Daryl had just tossed a peanut into the air and caught it in his mouth when the radio crackled with Maggie's voice. "Come in. Bowman, come in. What have you found? Over."
"Bowman?" Carol asked with a chuckle. "Did you pick that call sign?"
"Fuck no I didn't pick it. Lame ass call sign. Guess Maggie did." He grabbed the radio, which was sitting upright on the table, and pressed the talk button. "Ain't found nothing," Daryl replied. "Sorry. No sign at all. Are you sure they're from...where we went to? Over."
"Your nephew's conscious. He confirmed it. That was the writing on…the wall." On the cop car, that was. "He's packing right now. He's not in the best shape, but he's insistent. It's all we're going to be able to do to hold him back just until sunrise. Then we're coming. Where should we rendezvous?"
Daryl raised the radio to his mouth, trying to think how to pick a spot without revealing the location to anyone who might be listening in. He thought of the nursing home where they'd encountered the Vatos gang. "Where G used to live. Ask Rick. Or Andrea. They'll know. Over and Out."

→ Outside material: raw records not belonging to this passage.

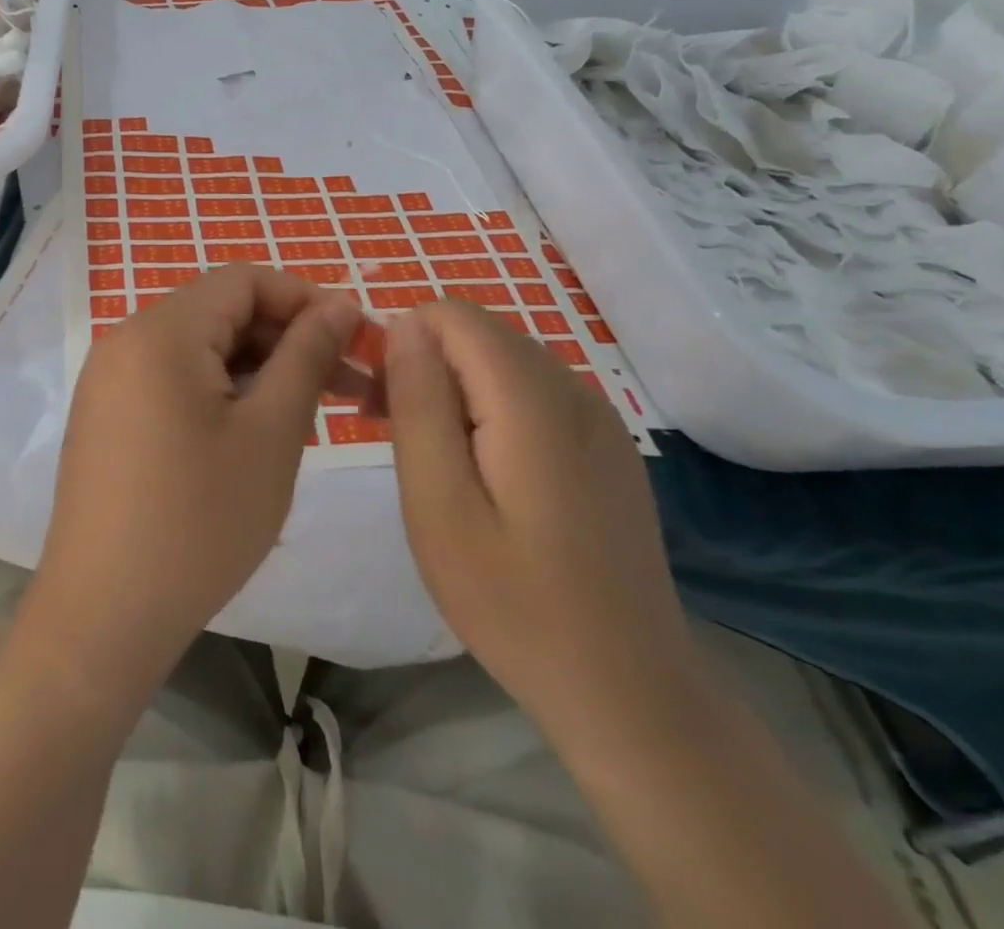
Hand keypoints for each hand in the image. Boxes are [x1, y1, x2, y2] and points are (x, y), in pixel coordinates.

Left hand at [29, 266, 358, 691]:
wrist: (104, 612)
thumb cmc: (199, 522)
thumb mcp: (270, 434)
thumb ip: (305, 356)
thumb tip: (339, 304)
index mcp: (161, 331)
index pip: (243, 280)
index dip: (304, 298)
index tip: (354, 338)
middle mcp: (126, 339)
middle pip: (219, 312)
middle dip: (285, 338)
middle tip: (346, 385)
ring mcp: (109, 378)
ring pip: (198, 348)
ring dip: (256, 368)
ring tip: (308, 414)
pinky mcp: (106, 413)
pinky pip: (171, 378)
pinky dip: (218, 389)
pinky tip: (252, 432)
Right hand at [385, 303, 705, 751]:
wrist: (626, 688)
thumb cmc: (513, 600)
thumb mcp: (438, 502)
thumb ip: (419, 402)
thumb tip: (404, 325)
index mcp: (531, 397)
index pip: (451, 315)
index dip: (402, 342)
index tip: (377, 402)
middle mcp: (573, 388)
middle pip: (476, 333)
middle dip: (423, 362)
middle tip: (390, 432)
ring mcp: (598, 415)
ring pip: (500, 360)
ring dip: (452, 386)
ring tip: (428, 456)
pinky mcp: (604, 443)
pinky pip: (529, 392)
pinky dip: (487, 407)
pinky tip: (478, 470)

They finished up their late, snacky dinner in silence and made their way back to the bedroom where they'd left their packs. "I get to be on top," Carol said as she shut the door.

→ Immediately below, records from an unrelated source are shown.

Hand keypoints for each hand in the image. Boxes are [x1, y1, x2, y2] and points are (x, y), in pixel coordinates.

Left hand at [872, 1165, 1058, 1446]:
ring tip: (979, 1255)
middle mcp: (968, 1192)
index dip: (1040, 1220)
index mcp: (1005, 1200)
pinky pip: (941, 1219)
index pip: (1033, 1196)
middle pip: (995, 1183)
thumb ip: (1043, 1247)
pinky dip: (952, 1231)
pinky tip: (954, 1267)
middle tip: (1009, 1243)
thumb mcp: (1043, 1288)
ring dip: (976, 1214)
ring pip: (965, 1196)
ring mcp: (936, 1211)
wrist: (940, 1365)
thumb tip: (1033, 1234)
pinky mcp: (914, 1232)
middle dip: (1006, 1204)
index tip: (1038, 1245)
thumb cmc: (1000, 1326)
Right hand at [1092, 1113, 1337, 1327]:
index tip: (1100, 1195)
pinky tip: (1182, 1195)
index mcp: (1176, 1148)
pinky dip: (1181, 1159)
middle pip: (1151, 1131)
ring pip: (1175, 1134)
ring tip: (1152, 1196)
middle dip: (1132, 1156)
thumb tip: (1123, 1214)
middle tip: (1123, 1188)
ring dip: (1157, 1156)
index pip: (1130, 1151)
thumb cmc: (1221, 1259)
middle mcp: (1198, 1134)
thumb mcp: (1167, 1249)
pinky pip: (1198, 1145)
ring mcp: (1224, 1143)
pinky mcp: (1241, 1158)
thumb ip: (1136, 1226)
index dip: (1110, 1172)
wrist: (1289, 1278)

"A'ight. I'll keep first watch."
As he turned toward her, Carol pulled him close by the belt buckle. "I mean I get to be on top."
He smiled uncertainly.
"We don't have to," she said. "I know it's a weird time. A tense time, and you're worried about Beth and Dixon. I'm worried about them. It's just…I'm upset, and I feel like it will help me to sleep tonight if - "
"Ain't got to convince me," he murmured as he lowered his head to kiss her.
She fell asleep afterward, half on top of him and half on the bed of the bottom bunk, her warm, familiar breath heating his skin. He slid out from under her and pulled the sheet up to her shoulders. Then he yanked on his pants and walked over to look out the window at the blackness of the city. It was strange – a city with no lights. He searched the horizon for a light somewhere, anywhere, the sign of a camp where Beth's captors might be holding her. But Atlanta was expansive, and though some of the buildings had crumbled from the bombings, others still stood tall and strong, blocking his line of vision.
There were no artificial lights on the horizon, not that he could see. No sign of life in this desolate world, except the undead dead, lurching and growling in the streets below. But Beth was out there somewhere, in that sea of concrete, bruised and terrified.